Medida estabelece valores levando em conta prioritariamente os custos do óleo diesel e dos pedágios

A Câmara dos Deputados aprovou nesta quarta-feira, 11, medida provisória que estabelece preços mínimos para o frete rodoviário, editada pelo governo do presidente Michel Temer (MDB) após a greve dos caminhoneiros que paralisou o país em maio deste ano.

A MP, que segue agora para o Senado, estabelece que a tabela com os valores mínimos deverá ser publicada pela Agência Nacional de Transportes Terrestres (ANTT) nos dias 20 de janeiro e 20 de julho de cada ano. Para tanto, levará em conta prioritariamente os custos do óleo diesel e dos pedágios.

O relator do texto, deputado Osmar Terra (MDB-RS), afirmou que a proposta final seguiu acordo construído com a Frente Parlamentar da Agricultura (FPA), dando, por exemplo, anistia a quem não estava pagando o frete mínimo em função de ter firmado contrato anterior, o que valerá até o dia 20 deste mês.

O texto manteve, em outra frente, o perdão às multas de trânsito aplicadas aos caminhoneiros e empresas de transporte que não desobstruíram as estradas no período da greve conforme determinado pelo governo. Segundo Terra, contudo, ficou acordado com o Palácio do Planalto que este trecho da lei será vetado pelo presidente da República, Michel Temer.

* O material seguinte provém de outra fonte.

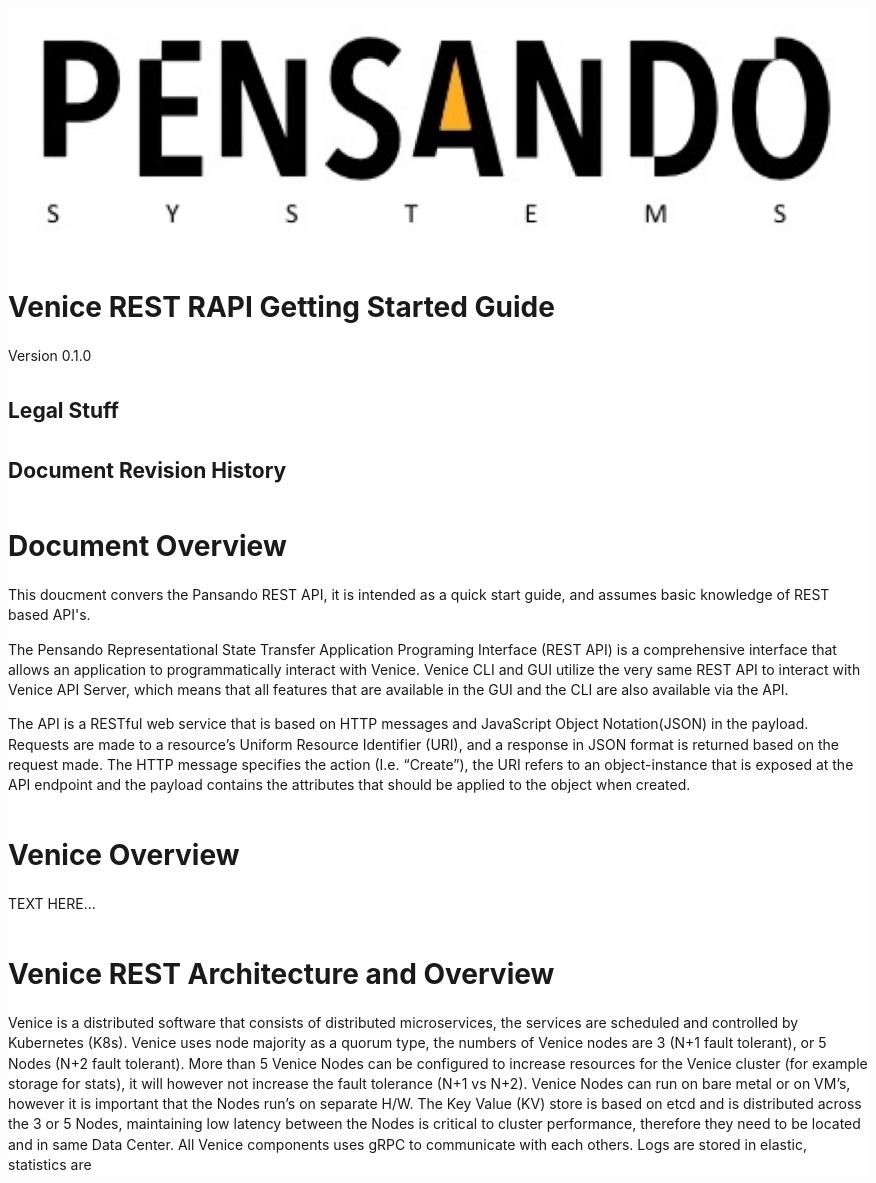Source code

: ![Pensando Logo](Pensando_Logo.png)

Venice REST RAPI Getting Started Guide
======================================

Version 0.1.0


Legal Stuff
-----------

Document Revision History
-------------------------


Document Overview
=================

This doucment convers the Pansando REST API, it is intended as a quick
start guide, and assumes basic knowledge of REST based API's.

The Pensando Representational State Transfer Application Programing
Interface (REST API) is a comprehensive interface that allows an
application to programmatically interact with Venice. Venice CLI and GUI
utilize the very same REST API to interact with Venice API Server, which
means that all features that are available in the GUI and the CLI are
also available via the API.

The API is a RESTful web service that is based on HTTP messages and
JavaScript Object Notation(JSON) in the payload. Requests are made to a
resource’s Uniform Resource Identifier (URI), and a response in JSON
format is returned based on the request made. The HTTP message specifies
the action (I.e. “Create”), the URI refers to an object-instance that is
exposed at the API endpoint and the payload contains the attributes that
should be applied to the object when created.

Venice Overview
===============

TEXT HERE...

Venice REST Architecture and Overview
=====================================

Venice is a distributed software that consists of distributed
microservices, the services are scheduled and controlled by Kubernetes
(K8s). Venice uses node majority as a quorum type, the numbers of Venice
nodes are 3 (N+1 fault tolerant), or 5 Nodes (N+2 fault tolerant). More
than 5 Venice Nodes can be configured to increase resources for the
Venice cluster (for example storage for stats), it will however not
increase the fault tolerance (N+1 vs N+2). Venice Nodes can run on bare
metal or on VM’s, however it is important that the Nodes run’s on
separate H/W. The Key Value (KV) store is based on etcd and is
distributed across the 3 or 5 Nodes, maintaining low latency between the
Nodes is critical to cluster performance, therefore they need to be
located and in same Data Center. All Venice components uses gRPC to
communicate with each others. Logs are stored in elastic, statistics are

O relator também afirmou que, pelo texto, uma comissão mais ampla será responsável pela confecção da nova tabela de preços. Participarão da discussão representantes dos produtores, indústria e caminhoneiros autônomos. "Vai ser reduzido (em relação à tabela atualmente vigente), os próprios caminhoneiros têm interesse nisso", disse o relator. "A ideia é que o ministro (dos Transportes, Valter Casimiro) chame reunião e publique nova tabela já com valor reduzido em relação a essa que existe para que ela seja cumprida provisoriamente", acrescentou.

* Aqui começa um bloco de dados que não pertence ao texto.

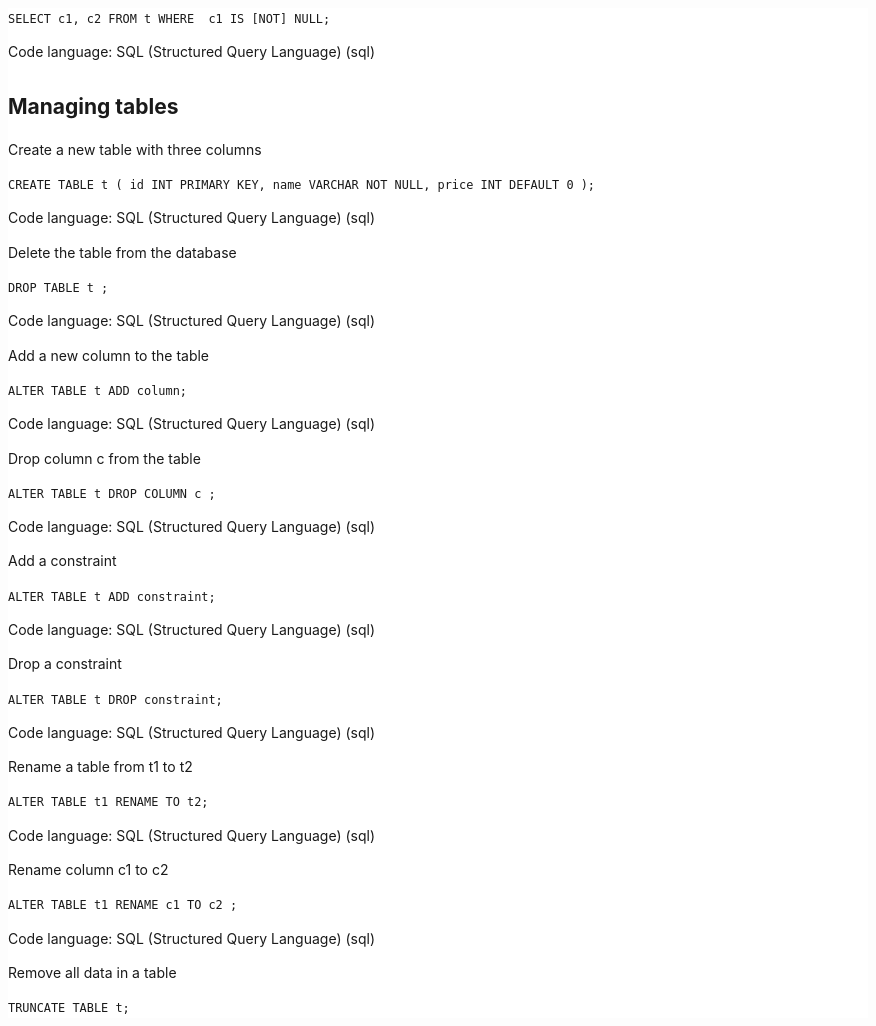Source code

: `SELECT c1, c2 FROM t
WHERE  c1 IS [NOT] NULL;` 

Code language: SQL (Structured Query Language) (sql)

## Managing tables

Create a new table with three columns

`CREATE TABLE t (
     id INT PRIMARY KEY,
     name VARCHAR NOT NULL,
     price INT DEFAULT 0
);` 

Code language: SQL (Structured Query Language) (sql)

Delete the table from the database

`DROP TABLE t ;` 

Code language: SQL (Structured Query Language) (sql)

Add a new column to the table

`ALTER TABLE t ADD column;` 

Code language: SQL (Structured Query Language) (sql)

Drop column c from the table

`ALTER TABLE t DROP COLUMN c ;` 

Code language: SQL (Structured Query Language) (sql)

Add a constraint

`ALTER TABLE t ADD constraint;` 

Code language: SQL (Structured Query Language) (sql)

Drop a constraint

`ALTER TABLE t DROP constraint;` 

Code language: SQL (Structured Query Language) (sql)

Rename a table from t1 to t2

`ALTER TABLE t1 RENAME TO t2;` 

Code language: SQL (Structured Query Language) (sql)

Rename column c1 to c2

`ALTER TABLE t1 RENAME c1 TO c2 ;` 

Code language: SQL (Structured Query Language) (sql)

Remove all data in a table

`TRUNCATE TABLE t;` 
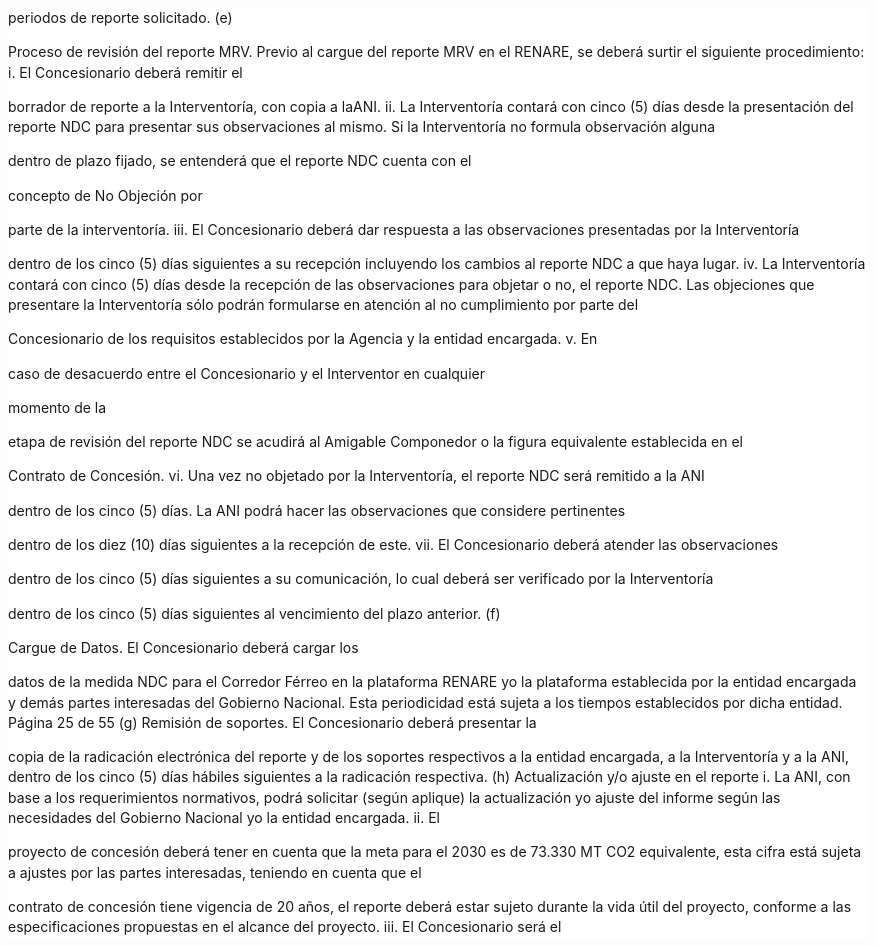 periodos de reporte solicitado. (e)

Proceso de revisión del reporte MRV. Previo al cargue del reporte MRV en el RENARE, se deberá surtir el siguiente procedimiento: i. El Concesionario deberá remitir el

borrador de reporte a la Interventoría, con copia a laANI. ii. La Interventoría contará con cinco (5) días desde la presentación del reporte NDC para presentar sus observaciones al mismo. Si la Interventoría no formula observación alguna

dentro de plazo fijado, se entenderá que el reporte NDC cuenta con el

concepto de No Objeción por

parte de la interventoría. iii. El Concesionario deberá dar respuesta a las observaciones presentadas por la Interventoría

dentro de los cinco (5) días siguientes a su recepción incluyendo los cambios al reporte NDC a que haya lugar. iv. La Interventoría contará con cinco (5) días desde la recepción de las observaciones para objetar o no, el reporte NDC. Las objeciones que presentare la Interventoría sólo podrán formularse en atención al no cumplimiento por parte del

Concesionario de los requisitos establecidos por la Agencia y la entidad encargada. v. En

caso de desacuerdo entre el Concesionario y el Interventor en cualquier

momento de la

etapa de revisión del reporte NDC se acudirá al Amigable Componedor o la figura equivalente establecida en el

Contrato de Concesión. vi. Una vez no objetado por la Interventoría, el reporte NDC será remitido a la ANI

dentro de los cinco (5) días. La ANI podrá hacer las observaciones que considere pertinentes

dentro de los diez (10) días siguientes a la recepción de este. vii. El Concesionario deberá atender las observaciones

dentro de los cinco (5) días siguientes a su comunicación, lo cual deberá ser verificado por la Interventoría

dentro de los cinco (5) días siguientes al vencimiento del plazo anterior. (f)

Cargue de Datos. El Concesionario deberá cargar los

datos de la medida NDC para el Corredor Férreo en la plataforma RENARE yo la plataforma establecida por la entidad encargada y demás partes interesadas del Gobierno Nacional. Esta periodicidad está sujeta a los tiempos establecidos por dicha entidad. Página 25 de 55 (g) Remisión de soportes. El Concesionario deberá presentar la

copia de la radicación electrónica del reporte y de los soportes respectivos a la entidad encargada, a la Interventoría y a la ANI, dentro de los cinco (5) días hábiles siguientes a la radicación respectiva. (h) Actualización y/o ajuste en el reporte i. La ANI, con base a los requerimientos normativos, podrá solicitar (según aplique) la actualización yo ajuste del informe según las necesidades del Gobierno Nacional yo la entidad encargada. ii. El

proyecto de concesión deberá tener en cuenta que la meta para el 2030 es de 73.330 MT CO2 equivalente, esta cifra está sujeta a ajustes por las partes interesadas, teniendo en cuenta que el

contrato de concesión tiene vigencia de 20 años, el reporte deberá estar sujeto durante la vida útil del proyecto, conforme a las especificaciones propuestas en el alcance del proyecto. iii. El Concesionario será el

Atendendo a um pedido da FPA, a multa para quem não cumprir o frete mínimo também foi afrouxada na versão final do texto que agora será apreciado pelos senadores, passando a ser o dobro da diferença em relação ao frete devido. Antes, era o dobro do próprio frete.

O tabelamento mínimo do frete foi uma das ações do governo para encerrar a paralisação nacional dos caminhoneiros em maio, que chegou a causar desabastecimento de combustível e de outros produtos em diversas regiões do país.

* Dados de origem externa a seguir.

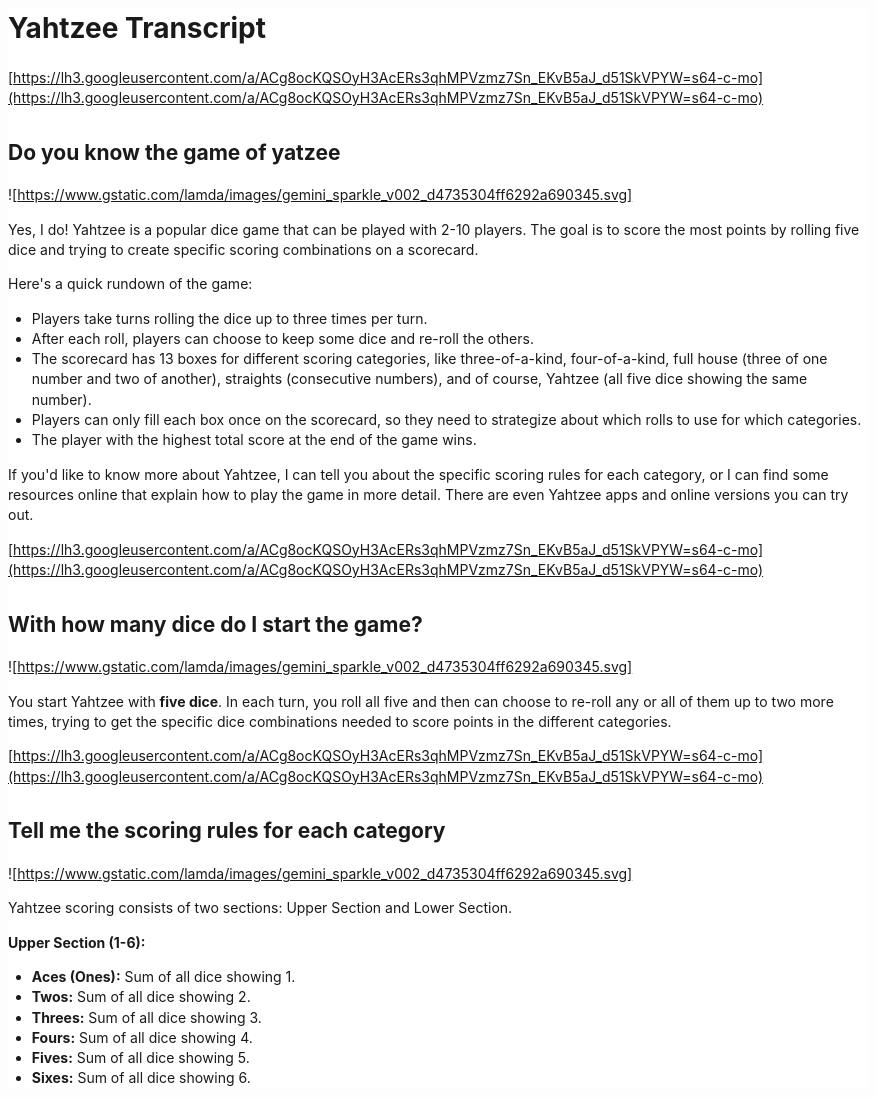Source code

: # Yahtzee Transcript

[https://lh3.googleusercontent.com/a/ACg8ocKQSOyH3AcERs3qhMPVzmz7Sn_EKvB5aJ_d51SkVPYW=s64-c-mo](https://lh3.googleusercontent.com/a/ACg8ocKQSOyH3AcERs3qhMPVzmz7Sn_EKvB5aJ_d51SkVPYW=s64-c-mo)

## Do you know the game of yatzee
 
![https://www.gstatic.com/lamda/images/gemini_sparkle_v002_d4735304ff6292a690345.svg]

Yes, I do! Yahtzee is a popular dice game that can be played with 2-10 players. The goal is to score the most points by rolling five dice and trying to create specific scoring combinations on a scorecard.

Here's a quick rundown of the game:

- Players take turns rolling the dice up to three times per turn.
- After each roll, players can choose to keep some dice and re-roll the others.
- The scorecard has 13 boxes for different scoring categories, like three-of-a-kind, four-of-a-kind, full house (three of one number and two of another), straights (consecutive numbers), and of course, Yahtzee (all five dice showing the same number).
- Players can only fill each box once on the scorecard, so they need to strategize about which rolls to use for which categories.
- The player with the highest total score at the end of the game wins.

If you'd like to know more about Yahtzee, I can tell you about the specific scoring rules for each category, or I can find some resources online that explain how to play the game in more detail. There are even Yahtzee apps and online versions you can try out.
 
[https://lh3.googleusercontent.com/a/ACg8ocKQSOyH3AcERs3qhMPVzmz7Sn_EKvB5aJ_d51SkVPYW=s64-c-mo](https://lh3.googleusercontent.com/a/ACg8ocKQSOyH3AcERs3qhMPVzmz7Sn_EKvB5aJ_d51SkVPYW=s64-c-mo)

## With how many dice do I start the game?
 
![https://www.gstatic.com/lamda/images/gemini_sparkle_v002_d4735304ff6292a690345.svg]

You start Yahtzee with **five dice**.  In each turn, you roll all five and then can choose to re-roll any or all of them up to two more times, trying to get the specific dice combinations needed to score points in the different categories.
 
[https://lh3.googleusercontent.com/a/ACg8ocKQSOyH3AcERs3qhMPVzmz7Sn_EKvB5aJ_d51SkVPYW=s64-c-mo](https://lh3.googleusercontent.com/a/ACg8ocKQSOyH3AcERs3qhMPVzmz7Sn_EKvB5aJ_d51SkVPYW=s64-c-mo)

## Tell me the scoring rules for each category
 
![https://www.gstatic.com/lamda/images/gemini_sparkle_v002_d4735304ff6292a690345.svg]

Yahtzee scoring consists of two sections: Upper Section and Lower Section.

**Upper Section (1-6):**

- **Aces (Ones):** Sum of all dice showing 1.
- **Twos:** Sum of all dice showing 2.
- **Threes:** Sum of all dice showing 3.
- **Fours:** Sum of all dice showing 4.
- **Fives:** Sum of all dice showing 5.
- **Sixes:** Sum of all dice showing 6.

Em exposição de motivos sobre a medida, o Executivo argumentou que "vem sendo verificado um descasamento entre a oferta de serviços de transporte de cargas rodoviário e a sua demanda, fazendo com que os preços sejam subestimados, ficando por vezes abaixo do seu custo".

"Atribui-se esse fenômeno, sobretudo, aos recentes incentivos ao crescimento da oferta, por meio da política de subsídios à aquisição de novos veículos, associada à queda da atividade econômica brasileira, a qual impactou severamente o setor do transporte rodoviário de cargas", disse o governo.

Na véspera, representantes de setores produtivos fizeram fortes críticas à iniciativa, pontuando que ela interferia na livre concorrência e pressionava custos.